Dell earnings down 63 percent from last year

By Erica Ogg, CNET News.com
Friday, May 29, 2009 09:04 AM

The quarter that ended on May 1 was a rough one for Dell.

The PC maker announced Thursday it recorded a net income of US$290 million for the first quarter of fiscal year 2010, and earnings of US$0.24 per share, or US$0.15 per share when accounting for write downs from severance pay and factory closings during the quarter. That's down 63 percent from the US$784 million, and US$0.38 per share recorded a year ago. Revenues were also down 23 percent to US$12.3 billion.

Analysts on average had been expecting revenue of US$12.66 billion, and earnings between US$0.19 and US$0.27 per share.

"It started out as a slow first (fiscal) quarter. It picked up a bit in the second half of the quarter," Chief Financial Officer Brian Gladden said on a call with reporters Thursday. But he said it was "still a challenging IT demand environment" and emphasized that Dell is not yet ready to say that the drop in demand has yet reached its lowest point.

Dell has been saying for the last few quarters that since its core customer base--corporate IT departments--are being battered by the economy, it would try to focus on internal housekeeping tasks like cutting expenses and operating costs. Gladden said the company's operating expenses had fallen by US$101 million from the previous quarter and by US$312 million from a year ago.

Despite that, Dell is still facing major challenges. Revenues decreased in every major business unit significantly, though a relatively bright spot appeared to be the consumer group. Consumer revenue was down 16 percent to US$2.8 billion, and consumer shipments rose 12 percent from a year ago. It's been spending much more on research and development on products down in Round Rock, Texas, and produced yet another Netbook, and more notebook models--including the high-priced Adamo--during the quarter.

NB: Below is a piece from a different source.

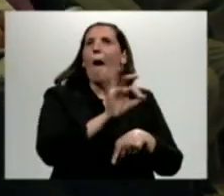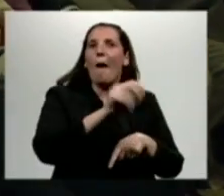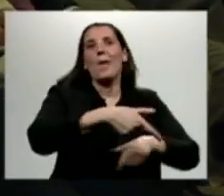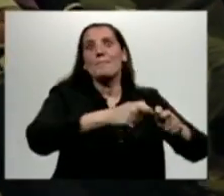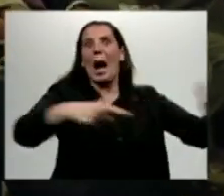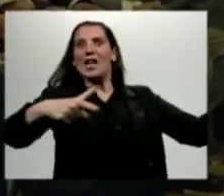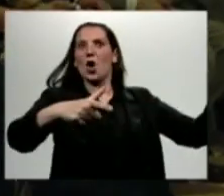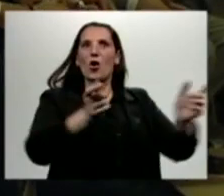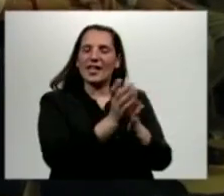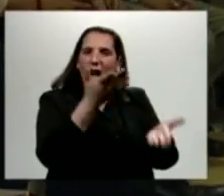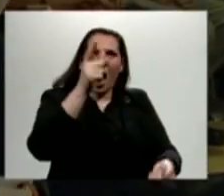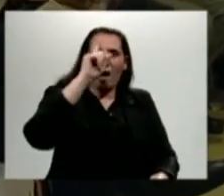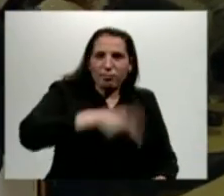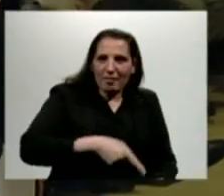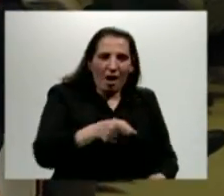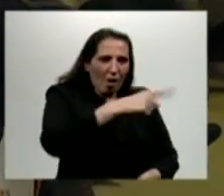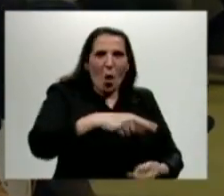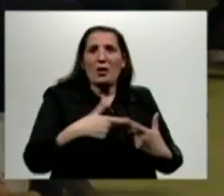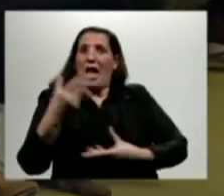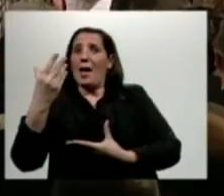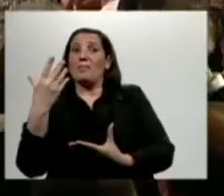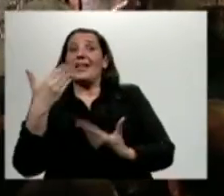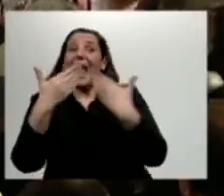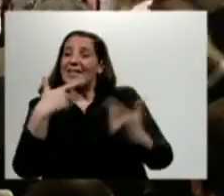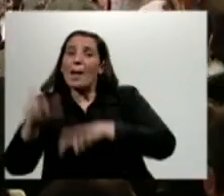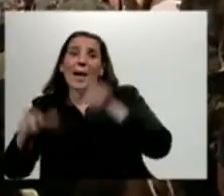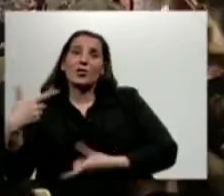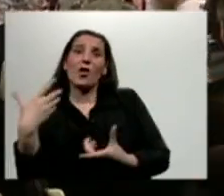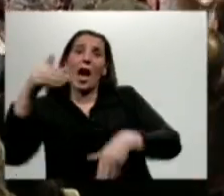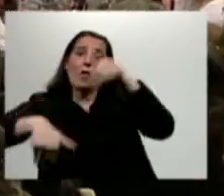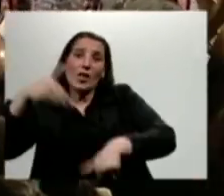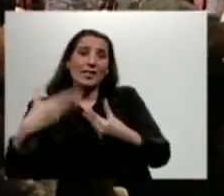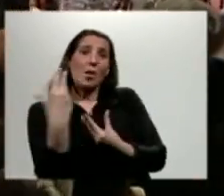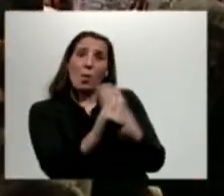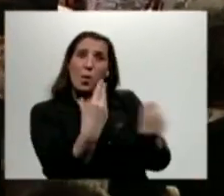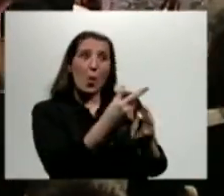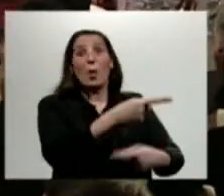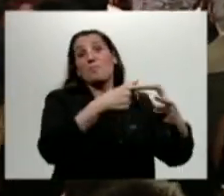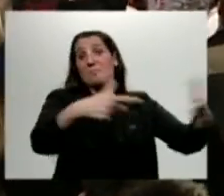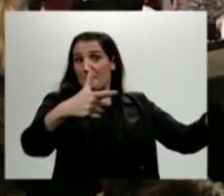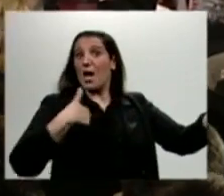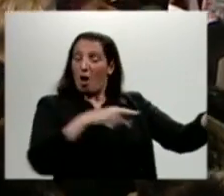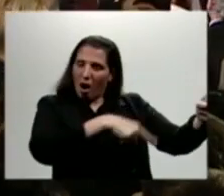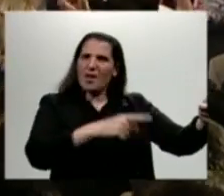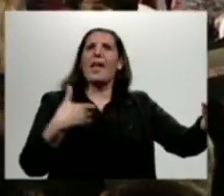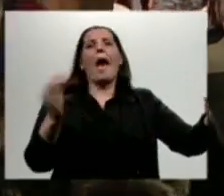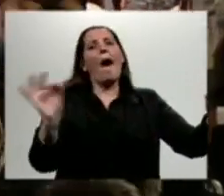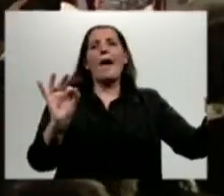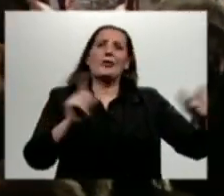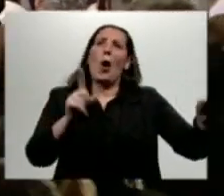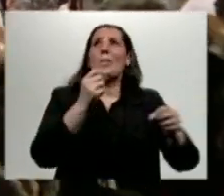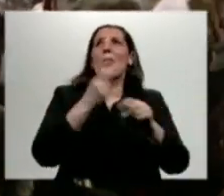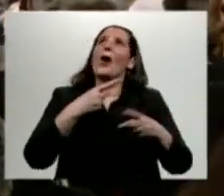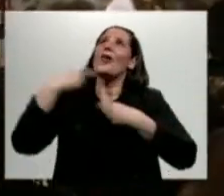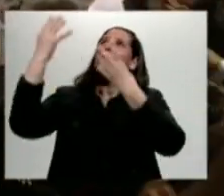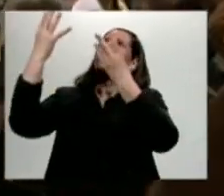porque se le ha otorgado la voluntad popular, porque tampoco estamos sentados acá en las bancas por obra del Espíritu Santo,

The company also continued to expand the number of places its PCs can be bought: there are now 30,000 retail outlets worldwide, which is contributing to the growth in the consumer business.

But retail is clearly not the singular solution. Dell needs to do something to turn the ship around, which might come from outside the company. It has not taken the option of an acquisition to achieve quick growth off the table. IBM is suing to keep its former M&A chief David Johnson from joining Dell, which has reportedly offered him the position of vice president of strategy. Gladden on Thursday declined to discuss Johnson's hiring, but did say that mergers and acquisitions would "continue to be an important part of how we build the company".

"We've done 13 or 14 acquisitions in last few years. We're not sitting back and watching other companies do consolidation," he said.